Hatta Hatay'da bir organizasyon yapıp tıpkı İznik'te olduğu gibi papazı, hahamı ve imamı üzerinden geçirerek dediniz ki hepsi bunların Allah'a inanıyor tek bir Allah'a. Peygamber olmasa da olur bak hepsi cennete gidecek diyen FETÖ ile fotoğraf sırasına girdiniz. Süreç bitince darbe sürecini yaşadığınızda da bu papazın yanında FETÖ'nün resimlerini yan yana koyarak kendinizi aklamaya işte bu da kardinaldi zaten demeye kalktınız.

Ama bugün o fotoğraftan FETÖ'yü çıkartıp kendi resminizi koyuyorsunuz. Halbu ki Cenabı Allah ayet-i kerimede ne diyor biliyor musunuz? Siz dinlerine uymadıkça ne Yahudiler ne de Hristiyanlar asla senden razı olmazlar. De ki Allah'ın yolu asıl doğru yoldur. Sana gelen ilimden sonra eğer onların arzu ve keyiflerine uyacak olursan bilmiş ol ki Allah'tan sana ne dost ne de bir yardımcı vardır.

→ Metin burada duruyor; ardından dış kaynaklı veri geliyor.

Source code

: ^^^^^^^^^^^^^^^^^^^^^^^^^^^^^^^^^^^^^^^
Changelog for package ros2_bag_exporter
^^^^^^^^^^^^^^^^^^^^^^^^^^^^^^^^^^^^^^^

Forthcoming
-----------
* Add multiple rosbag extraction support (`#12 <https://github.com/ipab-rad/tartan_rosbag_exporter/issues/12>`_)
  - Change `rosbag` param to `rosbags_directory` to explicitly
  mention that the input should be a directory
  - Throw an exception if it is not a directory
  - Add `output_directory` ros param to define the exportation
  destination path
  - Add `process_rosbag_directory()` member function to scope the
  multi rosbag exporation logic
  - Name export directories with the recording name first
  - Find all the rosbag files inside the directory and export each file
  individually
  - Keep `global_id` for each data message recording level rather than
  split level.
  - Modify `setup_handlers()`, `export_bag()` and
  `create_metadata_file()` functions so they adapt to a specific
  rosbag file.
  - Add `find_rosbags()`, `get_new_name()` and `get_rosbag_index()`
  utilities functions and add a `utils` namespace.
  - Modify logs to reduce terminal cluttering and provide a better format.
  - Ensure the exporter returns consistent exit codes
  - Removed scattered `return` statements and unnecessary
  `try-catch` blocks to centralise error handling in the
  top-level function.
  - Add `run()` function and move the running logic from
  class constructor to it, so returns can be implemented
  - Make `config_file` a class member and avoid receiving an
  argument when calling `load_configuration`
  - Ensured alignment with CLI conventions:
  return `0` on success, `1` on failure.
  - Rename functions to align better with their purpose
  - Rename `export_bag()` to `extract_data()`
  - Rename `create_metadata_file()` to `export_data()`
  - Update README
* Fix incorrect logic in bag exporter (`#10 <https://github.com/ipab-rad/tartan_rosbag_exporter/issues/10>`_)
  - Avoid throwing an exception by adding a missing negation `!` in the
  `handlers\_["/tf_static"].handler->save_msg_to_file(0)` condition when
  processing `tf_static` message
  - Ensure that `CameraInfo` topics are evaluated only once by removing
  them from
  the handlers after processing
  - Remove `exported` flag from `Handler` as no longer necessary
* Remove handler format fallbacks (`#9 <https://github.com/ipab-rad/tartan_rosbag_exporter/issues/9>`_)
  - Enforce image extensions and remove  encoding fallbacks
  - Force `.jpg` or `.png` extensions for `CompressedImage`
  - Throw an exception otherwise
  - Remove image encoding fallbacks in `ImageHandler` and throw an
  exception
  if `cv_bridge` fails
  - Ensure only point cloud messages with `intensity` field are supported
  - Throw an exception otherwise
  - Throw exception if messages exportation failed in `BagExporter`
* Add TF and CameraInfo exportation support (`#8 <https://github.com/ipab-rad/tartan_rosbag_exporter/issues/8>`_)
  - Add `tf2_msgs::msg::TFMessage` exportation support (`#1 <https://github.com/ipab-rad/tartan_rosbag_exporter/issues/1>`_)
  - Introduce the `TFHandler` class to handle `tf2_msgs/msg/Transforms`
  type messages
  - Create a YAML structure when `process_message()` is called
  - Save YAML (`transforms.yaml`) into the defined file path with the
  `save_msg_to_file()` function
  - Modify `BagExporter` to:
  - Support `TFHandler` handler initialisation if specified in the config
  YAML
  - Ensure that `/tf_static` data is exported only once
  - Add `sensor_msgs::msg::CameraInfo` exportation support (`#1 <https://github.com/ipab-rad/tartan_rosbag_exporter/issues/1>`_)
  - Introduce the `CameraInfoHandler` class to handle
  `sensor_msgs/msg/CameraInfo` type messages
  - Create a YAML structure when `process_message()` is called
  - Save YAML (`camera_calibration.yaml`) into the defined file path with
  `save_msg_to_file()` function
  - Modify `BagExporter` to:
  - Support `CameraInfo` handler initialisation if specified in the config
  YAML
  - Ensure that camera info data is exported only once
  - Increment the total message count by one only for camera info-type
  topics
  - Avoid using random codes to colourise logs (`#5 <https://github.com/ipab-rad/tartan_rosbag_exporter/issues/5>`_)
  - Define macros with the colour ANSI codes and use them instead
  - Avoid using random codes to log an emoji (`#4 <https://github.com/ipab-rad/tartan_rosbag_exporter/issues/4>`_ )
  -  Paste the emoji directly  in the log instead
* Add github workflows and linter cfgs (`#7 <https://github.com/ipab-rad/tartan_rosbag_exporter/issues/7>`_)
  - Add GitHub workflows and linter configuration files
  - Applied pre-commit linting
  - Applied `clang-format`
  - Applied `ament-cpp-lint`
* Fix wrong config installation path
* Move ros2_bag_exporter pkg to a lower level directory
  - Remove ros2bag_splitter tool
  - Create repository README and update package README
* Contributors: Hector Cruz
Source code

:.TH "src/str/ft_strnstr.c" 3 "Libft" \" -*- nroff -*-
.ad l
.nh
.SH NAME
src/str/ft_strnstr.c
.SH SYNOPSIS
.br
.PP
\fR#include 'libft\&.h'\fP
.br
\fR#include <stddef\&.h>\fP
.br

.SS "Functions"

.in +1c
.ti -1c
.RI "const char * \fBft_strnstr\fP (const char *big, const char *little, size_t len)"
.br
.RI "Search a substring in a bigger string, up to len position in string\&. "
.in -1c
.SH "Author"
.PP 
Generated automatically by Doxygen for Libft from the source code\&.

Yani size söylüyor. Siz buna rağmen Papa'yı Önce sarayda, sonra İznik'te ağırladınız. Hani ‘Tele Bedru Aleyna Min Seniyyetü'l Veda veCebe şükrü Aleyna Min Seniyatül Veda’ diye Peygamberimizi sahabenin karşıladığı bir ilahi bir dua vardı.

Diyordu ya "Sen güneşsin, sen aysın, sen nur üstüne nursun, sen Süreyya ışığısın, ey sevgili Er-Resul, ey bizden seçilen elçi, yüce bir davetle geldin. Sen bu şehre şeref verdin. Ey sevgili hoş geldin diye karşılamışlardı ya peygamberimizi. Siz bu ilahi bu duayı maalesef sarayda Papa'ya yaptınız. Bu da size iki cihanda yeter diye düşünüyorum.

Tam 1700 yıl sonra İznik'te Papa'ya izin verdiniz. 1925'te Atatürk bu izni reddetmiş. Sonra hiçbir cumhurbaşkanı ve başbakan bu izne izni vermemiş. Atilla diz çöktürmüş. Sultan Alparslan Paşa diz çöktürmüş. Sultan Fatih diz çöktürmüş. Atatürk bir papazı Türkiye'nin ve İslam'ın hilafına hareket ediyor diye sınır dışı etmiş. Onun cesedini bile 85 yıl sonra alıp getirmişsiniz.

Unutmayın ki bu çok önemli. Ne Müslümanlığı ne de İslam'ı ne de Türklüğü aslında papaya diz çöktürmediniz. Diz çöken sadece sizdiniz. Ne İslam ne Türklük bunun altında kalmayacaktır. Hatırlayın İznik'te papa vaaz veriyor. Vaazında ne diyor? Diyor diyor ki: "Yaradan var, kutsal ruh var, Meryem var. Şirk koşuyor. Papa'nın şirk koştuğu yerde buna müsaade ediyorsunuz.

Bu durumda ben de Makedonya'ya Üsküp'e gittim. Muratpaşa Camii'ne. 1382'de fethedilmiş. O tarihte bir cami yapılmış. Muratpaşa Camii. Bu cami de kurulduğundan bugüne kadar Türkçe vaaz veriliyor. Hem cuma günleri hem pazar günleri olmak üzere Türkçe vaaz veriliyor. Yani Türklük Türk bir yerde kalbi atmaya devam ediyor.

Siz Türkiye'de Türklüğü ayaklar altına alsanız, İslamiyet'i de ayaklar altına alsanız dünya coğrafyasının bir yerinde o ecdadın izleri sayesinde bu kalp atmaya devam ediyor. Peki ne diyordu orada ki vaiz efendi münafıklığı anlatıyor. Üç alameti var dedi. Birinci alameti dedi ki emanete ihanet ederler. Yani İznik'te Müslümanlığa ve Türklüğe ihanet ettiğiniz gibi. İki yalanı çok Söylerler.

Üç ve önemlisi de "Hristiyanlığı ve Yahudiliği dost edinirler." diyor. Bu münafıklığın alametleri.”